▶ [Selected excerpt]:
****
Abstract:
A method of handling oscillating mobile station handoffs between cells in a cellular telecommunications network. The method comprises the steps of detecting whether a mobile station (MS) is exhibiting an oscillating handoff pattern, determining whether the MS&#39;s signal strength with the MS&#39;s serving cell is above a safe signal strength threshold, and inhibiting handoffs of the MS upon determining that the signal strength is above the safe signal strength threshold. The oscillating handoff pattern is detected by first detecting a sequence of handoffs of the MS in which the number of handoffs is twice the number of cells involved in the handoffs, measuring an inter-handoff time period between each handoff in the sequence, and determining whether each inter-handoff time period is less than a first threshold value. This is followed by determining an oldest handoff and a latest handoff in the sequence, measuring a total oscillation time period between the oldest handoff and the latest handoff in the sequence, determining whether the total oscillation time period is less than a second threshold value, and classifying the MS as oscillating upon determining that the total oscillation time period is less than the second threshold value.

Description:
BACKGROUND OF THE INVENTION 
     1. Technical Field of the Invention 
     This invention relates to telecommunication systems and, more particularly, to a method of detecting and inhibiting mobile station handoff oscillations between cells in a cellular radio telecommunications network. 
     2. Description of Related Art 
     Mobile stations (MSs) will sometimes be handed off back and forth in a fairly rapid manner between two or more cells. This phenomenon is known as handoff oscillations, and has many adverse effects in the cellular network. First, temporary muting is experienced by the subscriber during each handoff, and this adversely affects voice quality when it is repeatedly experienced in a short period of time. Second, the probability of dropping the call is cumulatively increased since the probability of dropping a call is increased during each handoff. Third, the repeated handoffs add to the processor load in the network. 
     One of the main causes of handoff oscillations is the manner in which MSs obtain signal strength measurements from the serving cell and candidate neighboring cells. Erroneous signal strength measurements from neighbor cells can be caused by a design defect in certain MSs or by poor cell planning causing co-channel interference or poor propagation in certain areas. Therefore, MSs often do not report the correct signal strengths, making the signal strength from the neighbor cell appear better than it actually is, and better than the serving cell. The handoff is then performed based on the erroneous measurements. This places the MS in a new serving cell where the measurements then show that the signal strength is better in the old serving cell. Therefore, another handoff is performed back to the old serving cell. 
     Although there are no known prior art teachings of a solution to the aforementioned deficiency and shortcoming such as that disclosed herein, U.S. Pat. No. 5,623,535 to Leung et al. (Leung), U.S. Pat. No. 5,530,910 to Taketsugu (Taketsugu), and U.K. Patent Application GB 2 301 733A to Gilliland (Gilliland) discuss subject matter that bears some relation to matters discussed herein. Leung discloses a method of operating a layered cellular network having macrocells which overlay a plurality of microcells. Leung compiles mobility statistics for each MS and passes the statistics to the base stations in the networks. The mobility statistics are then utilized to make decisions regarding whether to assign each MS to a microcell or a macrocell. However, Leung does not teach or suggest a method of detecting and inhibiting handoff oscillations in a cellular telecommunications network.
****
▶ [Dataset entries]:
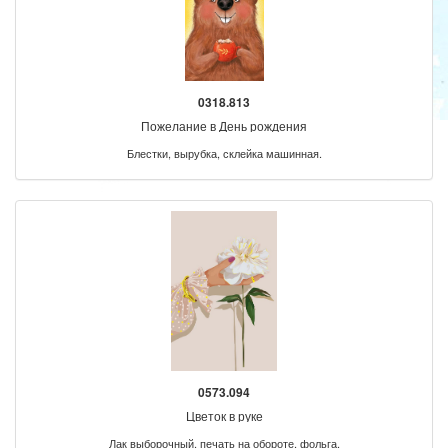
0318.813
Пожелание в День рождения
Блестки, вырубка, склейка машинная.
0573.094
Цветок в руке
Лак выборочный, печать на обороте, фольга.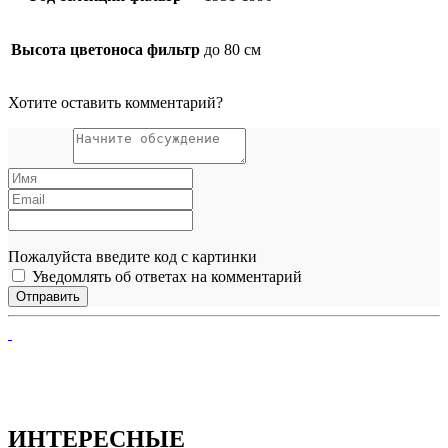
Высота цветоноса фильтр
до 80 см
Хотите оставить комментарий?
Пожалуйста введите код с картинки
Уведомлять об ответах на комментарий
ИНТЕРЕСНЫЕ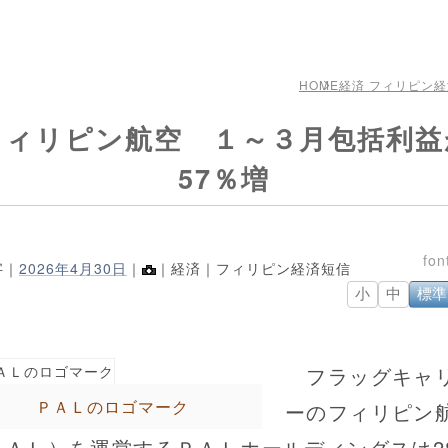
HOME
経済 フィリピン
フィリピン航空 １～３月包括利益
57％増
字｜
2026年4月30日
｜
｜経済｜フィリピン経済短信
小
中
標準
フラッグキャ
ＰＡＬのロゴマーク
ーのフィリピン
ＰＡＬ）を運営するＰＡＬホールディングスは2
****
▶ [Required work]:
a) In two sentences, summarize the handoff oscillation patent text.
b) Reproduce the part of the handoff oscillation patent text starting with "Although there are" and going on through "oscillations in a cellular telecommunications network.".

▶ [Answers for the tasks]:
a) The patent text describes a method for detecting when a mobile station is being handed off back and forth between cells in an oscillating pattern, and for inhibiting its handoffs when its signal strength with the serving cell is above a safe threshold. Such oscillations degrade voice quality, raise the probability of dropped calls and add to processor load, and they are often caused by erroneous signal strength measurements from neighbor cells.

b)
Although there are no known prior art teachings of a solution to the aforementioned deficiency and shortcoming such as that disclosed herein, U.S. Pat. No. 5,623,535 to Leung et al. (Leung), U.S. Pat. No. 5,530,910 to Taketsugu (Taketsugu), and U.K. Patent Application GB 2 301 733A to Gilliland (Gilliland) discuss subject matter that bears some relation to matters discussed herein. Leung discloses a method of operating a layered cellular network having macrocells which overlay a plurality of microcells. Leung compiles mobility statistics for each MS and passes the statistics to the base stations in the networks. The mobility statistics are then utilized to make decisions regarding whether to assign each MS to a microcell or a macrocell. However, Leung does not teach or suggest a method of detecting and inhibiting handoff oscillations in a cellular telecommunications network.